▸ **REQUIRED ACTION**:
Apart from the pictures, return every line of the listing exactly.
»»
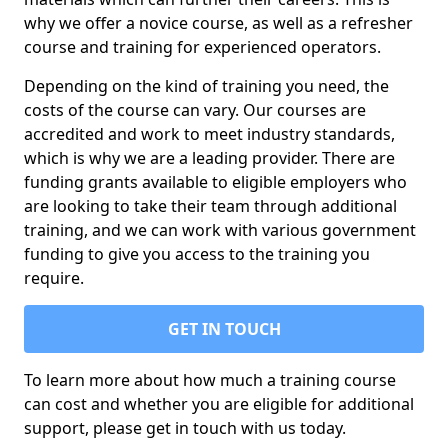
why we offer a novice course, as well as a refresher
course and training for experienced operators.
Depending on the kind of training you need, the
costs of the course can vary. Our courses are
accredited and work to meet industry standards,
which is why we are a leading provider. There are
funding grants available to eligible employers who
are looking to take their team through additional
training, and we can work with various government
funding to give you access to the training you
require.
GET IN TOUCH
To learn more about how much a training course
can cost and whether you are eligible for additional
support, please get in touch with us today.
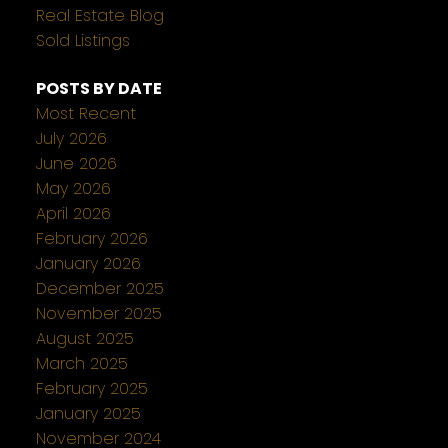
Real Estate Blog
Sold Listings
POSTS BY DATE
Most Recent
July 2026
June 2026
May 2026
April 2026
February 2026
January 2026
December 2025
November 2025
August 2025
March 2025
February 2025
January 2025
November 2024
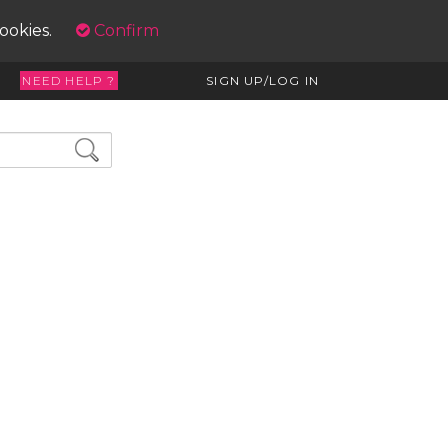
cookies.
Confirm
NEED HELP ?
SIGN UP/LOG IN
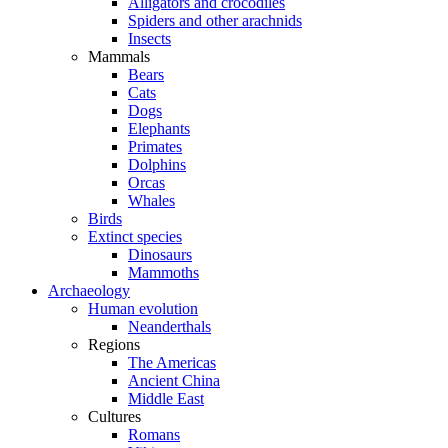
Alligators and crocodiles
Spiders and other arachnids
Insects
Mammals
Bears
Cats
Dogs
Elephants
Primates
Dolphins
Orcas
Whales
Birds
Extinct species
Dinosaurs
Mammoths
Archaeology
Human evolution
Neanderthals
Regions
The Americas
Ancient China
Middle East
Cultures
Romans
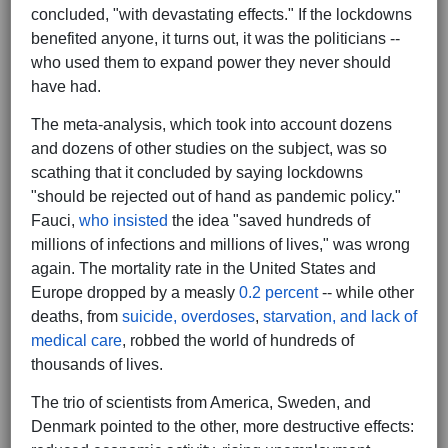
concluded, "with devastating effects." If the lockdowns
benefited anyone, it turns out, it was the politicians --
who used them to expand power they never should
have had.
The meta-analysis, which took into account dozens
and dozens of other studies on the subject, was so
scathing that it concluded by saying lockdowns
"should be rejected out of hand as pandemic policy."
Fauci,
who insisted
the idea "saved hundreds of
millions of infections and millions of lives," was wrong
again. The mortality rate in the United States and
Europe dropped by a measly
0.2 percent
-- while other
deaths, from
suicide, overdoses
,
starvation, and lack of
medical care
, robbed the world of hundreds of
thousands of lives.
The trio of scientists from America, Sweden, and
Denmark pointed to the other, more destructive effects:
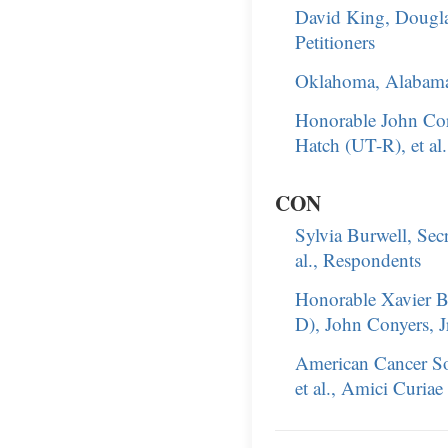
David King, Dougla
Petitioners
Oklahoma, Alabama,
Honorable John Cor
Hatch (UT-R), et al
CON
Sylvia Burwell, Sec
al., Respondents
Honorable Xavier B
D), John Conyers, Jr
American Cancer So
et al., Amici Curiae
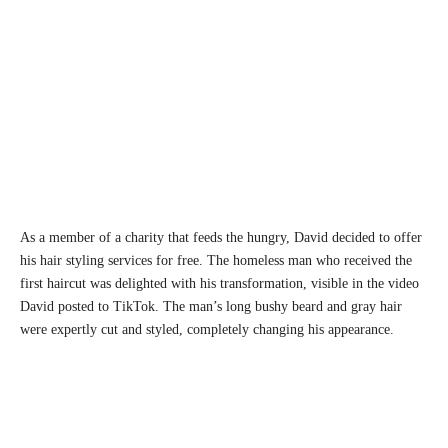
As a member of a charity that feeds the hungry, David decided to offer
his hair styling services for free. The homeless man who received the
first haircut was delighted with his transformation, visible in the video
David posted to TikTok. The man’s long bushy beard and gray hair
were expertly cut and styled, completely changing his appearance.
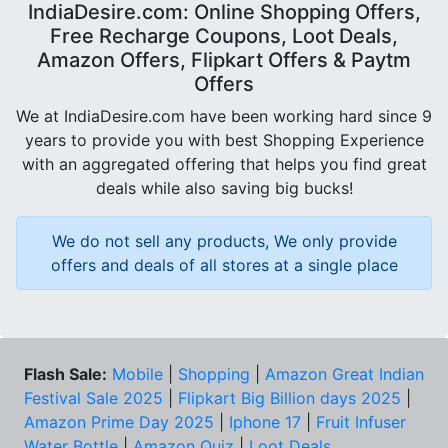
IndiaDesire.com: Online Shopping Offers,
Free Recharge Coupons, Loot Deals,
Amazon Offers, Flipkart Offers & Paytm
Offers
We at IndiaDesire.com have been working hard since 9
years to provide you with best Shopping Experience
with an aggregated offering that helps you find great
deals while also saving big bucks!
We do not sell any products, We only provide
offers and deals of all stores at a single place
Flash Sale:
Mobile
|
Shopping
|
Amazon Great Indian
Festival Sale 2025
|
Flipkart Big Billion days 2025
|
Amazon Prime Day 2025
|
Iphone 17
|
Fruit Infuser
Water Bottle
|
Amazon Quiz
|
Loot Deals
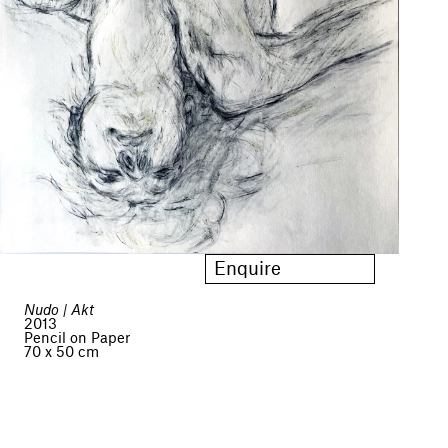
Enquire
Nudo | Akt
2013
Pencil on Paper
70 x 50 cm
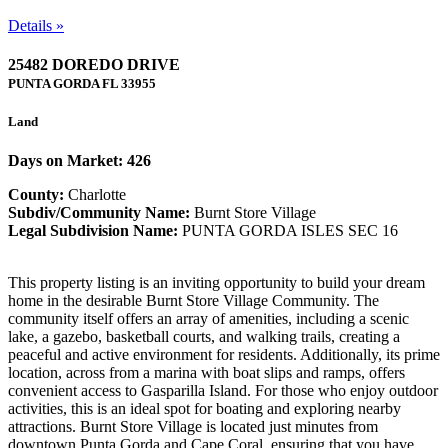
Details »
25482 DOREDO DRIVE
PUNTA GORDA
FL
33955
Land
Days on Market: 426
County:
Charlotte
Subdiv/Community Name:
Burnt Store Village
Legal Subdivision Name:
PUNTA GORDA ISLES SEC 16
This property listing is an inviting opportunity to build your dream
home in the desirable Burnt Store Village Community. The
community itself offers an array of amenities, including a scenic
lake, a gazebo, basketball courts, and walking trails, creating a
peaceful and active environment for residents. Additionally, its prime
location, across from a marina with boat slips and ramps, offers
convenient access to Gasparilla Island. For those who enjoy outdoor
activities, this is an ideal spot for boating and exploring nearby
attractions. Burnt Store Village is located just minutes from
downtown Punta Gorda and Cape Coral, ensuring that you have ...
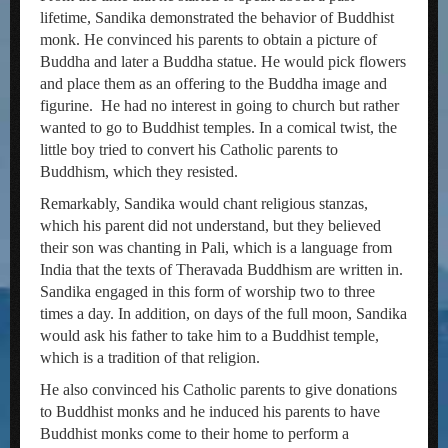
lifetime, Sandika demonstrated the behavior of Buddhist
monk. He convinced his parents to obtain a picture of
Buddha and later a Buddha statue. He would pick flowers
and place them as an offering to the Buddha image and
figurine. He had no interest in going to church but rather
wanted to go to Buddhist temples. In a comical twist, the
little boy tried to convert his Catholic parents to
Buddhism, which they resisted.
Remarkably, Sandika would chant religious stanzas,
which his parent did not understand, but they believed
their son was chanting in Pali, which is a language from
India that the texts of Theravada Buddhism are written in.
Sandika engaged in this form of worship two to three
times a day. In addition, on days of the full moon, Sandika
would ask his father to take him to a Buddhist temple,
which is a tradition of that religion.
He also convinced his Catholic parents to give donations
to Buddhist monks and he induced his parents to have
Buddhist monks come to their home to perform a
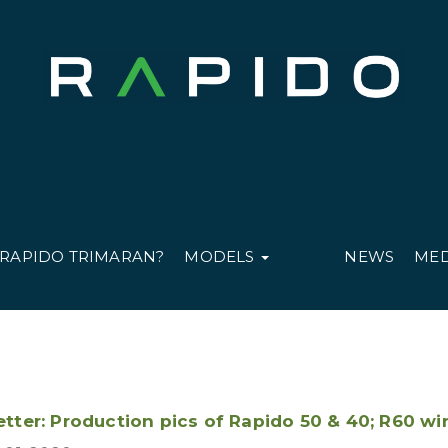
 RAPIDO TRIMARAN?
MODELS
NEWS
ME
tter: Production pics of Rapido 50 & 40; R60 wi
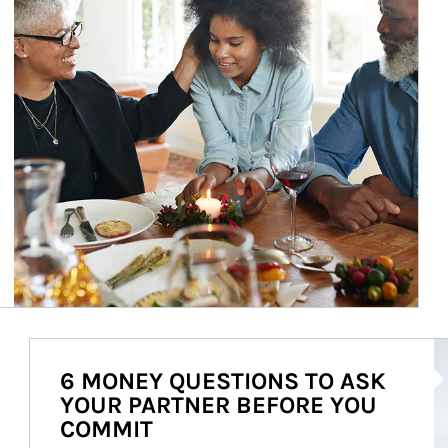
Ar
6 MONEY QUESTIONS TO ASK
YOUR PARTNER BEFORE YOU
COMMIT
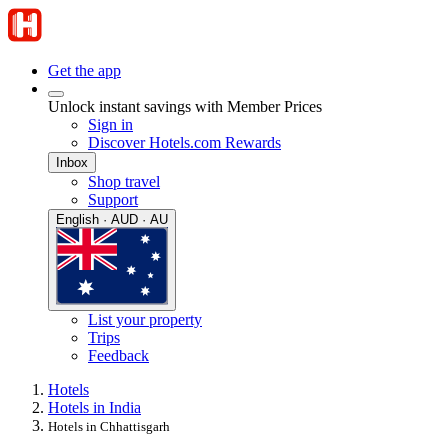
Get the app
Unlock instant savings with Member Prices
Sign in
Discover Hotels.com Rewards
Inbox
Shop travel
Support
English · AUD · AU
List your property
Trips
Feedback
Hotels
Hotels in India
Hotels in Chhattisgarh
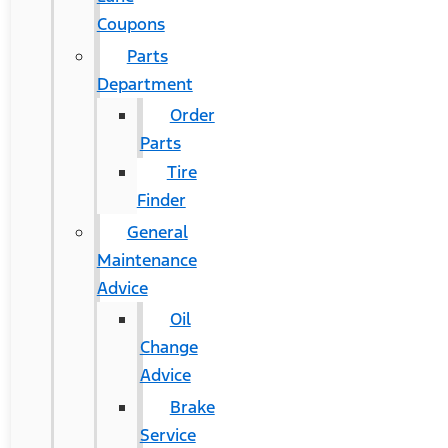
Coupons
Parts
Department
Order
Parts
Tire
Finder
General
Maintenance
Advice
Oil
Change
Advice
Brake
Service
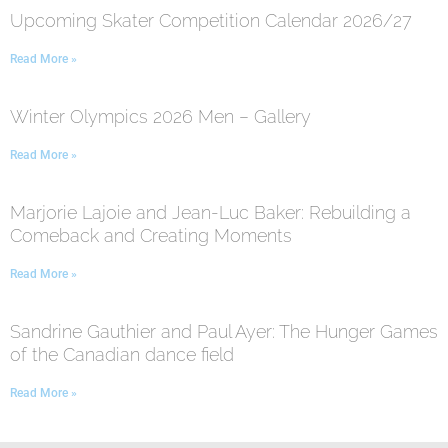
Upcoming Skater Competition Calendar 2026/27
Read More »
Winter Olympics 2026 Men – Gallery
Read More »
Marjorie Lajoie and Jean-Luc Baker: Rebuilding a
Comeback and Creating Moments
Read More »
Sandrine Gauthier and Paul Ayer: The Hunger Games
of the Canadian dance field
Read More »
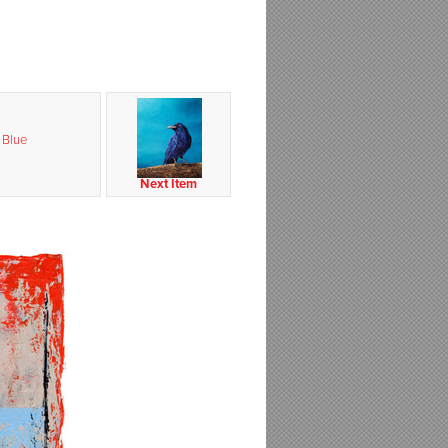
 Blue
Next Item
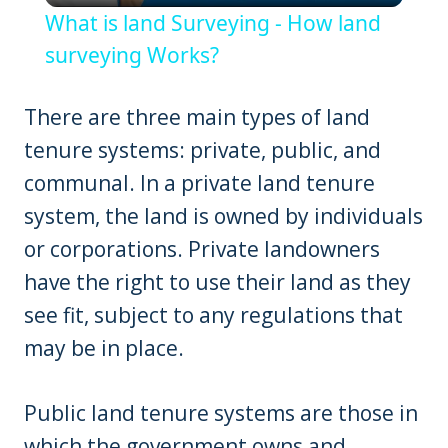
What is land Surveying - How land
surveying Works?
There are three main types of land
tenure systems: private, public, and
communal. In a private land tenure
system, the land is owned by individuals
or corporations. Private landowners
have the right to use their land as they
see fit, subject to any regulations that
may be in place.
Public land tenure systems are those in
which the government owns and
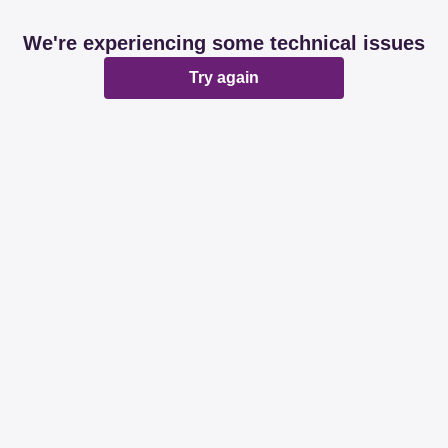
We're experiencing some technical issues
Try again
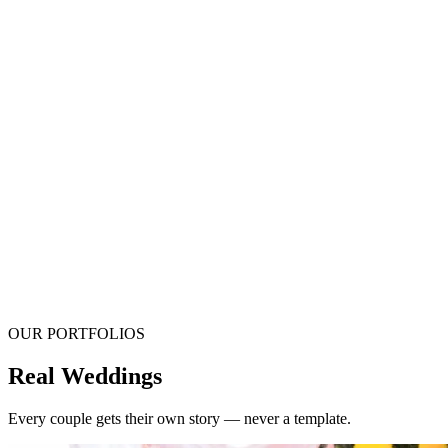
OUR PORTFOLIOS
Real Weddings
Every couple gets their own story — never a template.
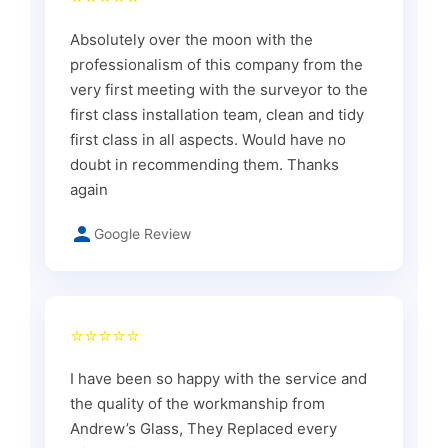
Absolutely over the moon with the
professionalism of this company from the
very first meeting with the surveyor to the
first class installation team, clean and tidy
first class in all aspects. Would have no
doubt in recommending them. Thanks
again
Google Review
⭐⭐⭐⭐⭐
I have been so happy with the service and
the quality of the workmanship from
Andrew’s Glass, They Replaced every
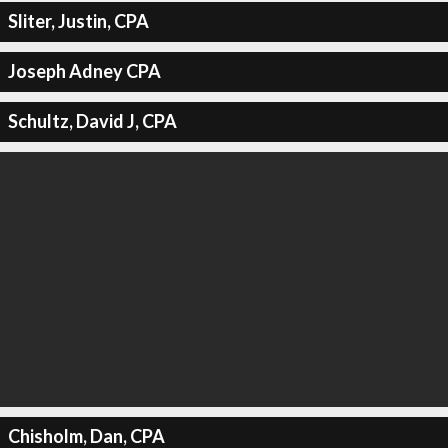
Sliter, Justin, CPA
Joseph Adney CPA
Schultz, David J, CPA
Chisholm, Dan, CPA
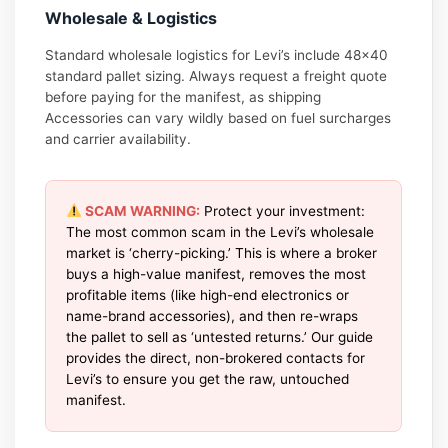
Wholesale & Logistics
Standard wholesale logistics for Levi’s include 48×40
standard pallet sizing. Always request a freight quote
before paying for the manifest, as shipping
Accessories can vary wildly based on fuel surcharges
and carrier availability.
SCAM WARNING:
Protect your investment:
The most common scam in the Levi’s wholesale
market is ‘cherry-picking.’ This is where a broker
buys a high-value manifest, removes the most
profitable items (like high-end electronics or
name-brand accessories), and then re-wraps
the pallet to sell as ‘untested returns.’ Our guide
provides the direct, non-brokered contacts for
Levi’s to ensure you get the raw, untouched
manifest.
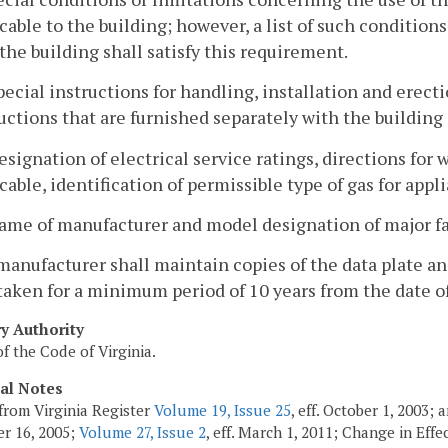
cable to the building; however, a list of such condition
the building shall satisfy this requirement.
pecial instructions for handling, installation and erecti
uctions that are furnished separately with the building 
esignation of electrical service ratings, directions fo
cable, identification of permissible type of gas for appl
ame of manufacturer and model designation of major fa
manufacturer shall maintain copies of the data plate and
taken for a minimum period of 10 years from the date o
ry Authority
f the Code of Virginia.
cal Notes
from Virginia Register
Volume 19, Issue 25
, eff. October 1, 2003;
r 16, 2005;
Volume 27, Issue 2
, eff. March 1, 2011; Change in Eff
««
▸ **RESPONSE TO THE TASK**:
why we offer a novice course, as well as a refresher
course and training for experienced operators.
Depending on the kind of training you need, the
costs of the course can vary. Our courses are
accredited and work to meet industry standards,
which is why we are a leading provider. There are
funding grants available to eligible employers who
are looking to take their team through additional
training, and we can work with various government
funding to give you access to the training you
require.
GET IN TOUCH
To learn more about how much a training course
can cost and whether you are eligible for additional
support, please get in touch with us today.
Real Estate Blog
Sold Listings
POSTS BY DATE
Most Recent
July 2026
June 2026
May 2026
April 2026
February 2026
January 2026
December 2025
November 2025
August 2025
March 2025
February 2025
January 2025
November 2024
cookies.
Confirm
NEED HELP ?
SIGN UP/LOG IN
Alligators and crocodiles
Spiders and other arachnids
Insects
Mammals
Bears
Cats
Dogs
Elephants
Primates
Dolphins
Orcas
Whales
Birds
Extinct species
Dinosaurs
Mammoths
Archaeology
Human evolution
Neanderthals
Regions
The Americas
Ancient China
Middle East
Cultures
Romans
concluded, "with devastating effects." If the lockdowns
benefited anyone, it turns out, it was the politicians --
who used them to expand power they never should
have had.
The meta-analysis, which took into account dozens
and dozens of other studies on the subject, was so
scathing that it concluded by saying lockdowns
"should be rejected out of hand as pandemic policy."
Fauci,
who insisted
the idea "saved hundreds of
millions of infections and millions of lives," was wrong
again. The mortality rate in the United States and
Europe dropped by a measly
0.2 percent
-- while other
deaths, from
suicide, overdoses
,
starvation, and lack of
medical care
, robbed the world of hundreds of
thousands of lives.
The trio of scientists from America, Sweden, and
Denmark pointed to the other, more destructive effects:
David King, Dougla
Petitioners
Oklahoma, Alabama,
Honorable John Cor
Hatch (UT-R), et al
CON
Sylvia Burwell, Sec
al., Respondents
Honorable Xavier B
D), John Conyers, Jr
American Cancer So
et al., Amici Curiae
As a member of a charity that feeds the hungry, David decided to offer
his hair styling services for free. The homeless man who received the
first haircut was delighted with his transformation, visible in the video
David posted to TikTok. The man’s long bushy beard and gray hair
were expertly cut and styled, completely changing his appearance.
IndiaDesire.com: Online Shopping Offers,
Free Recharge Coupons, Loot Deals,
Amazon Offers, Flipkart Offers & Paytm
Offers
We at IndiaDesire.com have been working hard since 9
years to provide you with best Shopping Experience
with an aggregated offering that helps you find great
deals while also saving big bucks!
We do not sell any products, We only provide
offers and deals of all stores at a single place
Flash Sale:
Mobile
|
Shopping
|
Amazon Great Indian
Festival Sale 2025
|
Flipkart Big Billion days 2025
|
Amazon Prime Day 2025
|
Iphone 17
|
Fruit Infuser
Water Bottle
|
Amazon Quiz
|
Loot Deals
Enquire
Nudo | Akt
2013
Pencil on Paper
70 x 50 cm
Details »
25482 DOREDO DRIVE
PUNTA GORDA
FL
33955
Land
Days on Market: 426
County:
Charlotte
Subdiv/Community Name:
Burnt Store Village
Legal Subdivision Name:
PUNTA GORDA ISLES SEC 16
This property listing is an inviting opportunity to build your dream
home in the desirable Burnt Store Village Community. The
community itself offers an array of amenities, including a scenic
lake, a gazebo, basketball courts, and walking trails, creating a
peaceful and active environment for residents. Additionally, its prime
location, across from a marina with boat slips and ramps, offers
convenient access to Gasparilla Island. For those who enjoy outdoor
activities, this is an ideal spot for boating and exploring nearby
attractions. Burnt Store Village is located just minutes from
downtown Punta Gorda and Cape Coral, ensuring that you have ...
lifetime, Sandika demonstrated the behavior of Buddhist
monk. He convinced his parents to obtain a picture of
Buddha and later a Buddha statue. He would pick flowers
and place them as an offering to the Buddha image and
figurine. He had no interest in going to church but rather
wanted to go to Buddhist temples. In a comical twist, the
little boy tried to convert his Catholic parents to
Buddhism, which they resisted.
Remarkably, Sandika would chant religious stanzas,
which his parent did not understand, but they believed
their son was chanting in Pali, which is a language from
India that the texts of Theravada Buddhism are written in.
Sandika engaged in this form of worship two to three
times a day. In addition, on days of the full moon, Sandika
would ask his father to take him to a Buddhist temple,
which is a tradition of that religion.
He also convinced his Catholic parents to give donations
to Buddhist monks and he induced his parents to have
Buddhist monks come to their home to perform a
 RAPIDO TRIMARAN?
MODELS
NEWS
ME
tter: Production pics of Rapido 50 & 40; R60 wi
Ar
6 MONEY QUESTIONS TO ASK
YOUR PARTNER BEFORE YOU
COMMIT
Get the app
Unlock instant savings with Member Prices
Sign in
Discover Hotels.com Rewards
Inbox
Shop travel
Support
English · AUD · AU
List your property
Trips
Feedback
Hotels
Hotels in India
Hotels in Chhattisgarh
Coupons
Parts
Department
Order
Parts
Tire
Finder
General
Maintenance
Advice
Oil
Change
Advice
Brake
Service
Upcoming Skater Competition Calendar 2026/27
Read More »
Winter Olympics 2026 Men – Gallery
Read More »
Marjorie Lajoie and Jean-Luc Baker: Rebuilding a
Comeback and Creating Moments
Read More »
Sandrine Gauthier and Paul Ayer: The Hunger Games
of the Canadian dance field
Read More »
 Blue
Next Item
What is land Surveying - How land
surveying Works?
There are three main types of land
tenure systems: private, public, and
communal. In a private land tenure
system, the land is owned by individuals
or corporations. Private landowners
have the right to use their land as they
see fit, subject to any regulations that
may be in place.
Public land tenure systems are those in
which the government owns and
We're experiencing some technical issues
Try again
OUR PORTFOLIOS
Real Weddings
Every couple gets their own story — never a template.
Absolutely over the moon with the
professionalism of this company from the
very first meeting with the surveyor to the
first class installation team, clean and tidy
first class in all aspects. Would have no
doubt in recommending them. Thanks
again
Google Review
⭐⭐⭐⭐⭐
I have been so happy with the service and
the quality of the workmanship from
Andrew’s Glass, They Replaced every
Sliter, Justin, CPA
Joseph Adney CPA
Schultz, David J, CPA
Chisholm, Dan, CPA
Wholesale & Logistics
Standard wholesale logistics for Levi’s include 48×40
standard pallet sizing. Always request a freight quote
before paying for the manifest, as shipping
Accessories can vary wildly based on fuel surcharges
and carrier availability.
SCAM WARNING:
Protect your investment:
The most common scam in the Levi’s wholesale
market is ‘cherry-picking.’ This is where a broker
buys a high-value manifest, removes the most
profitable items (like high-end electronics or
name-brand accessories), and then re-wraps
the pallet to sell as ‘untested returns.’ Our guide
provides the direct, non-brokered contacts for
Levi’s to ensure you get the raw, untouched
manifest.
cable to the building; however, a list of such condition
the building shall satisfy this requirement.
pecial instructions for handling, installation and erecti
uctions that are furnished separately with the building 
esignation of electrical service ratings, directions fo
cable, identification of permissible type of gas for appl
ame of manufacturer and model designation of major fa
manufacturer shall maintain copies of the data plate and
taken for a minimum period of 10 years from the date o
ry Authority
f the Code of Virginia.
cal Notes
from Virginia Register
Volume 19, Issue 25
, eff. October 1, 2003;
r 16, 2005;
Volume 27, Issue 2
, eff. March 1, 2011; Change in Eff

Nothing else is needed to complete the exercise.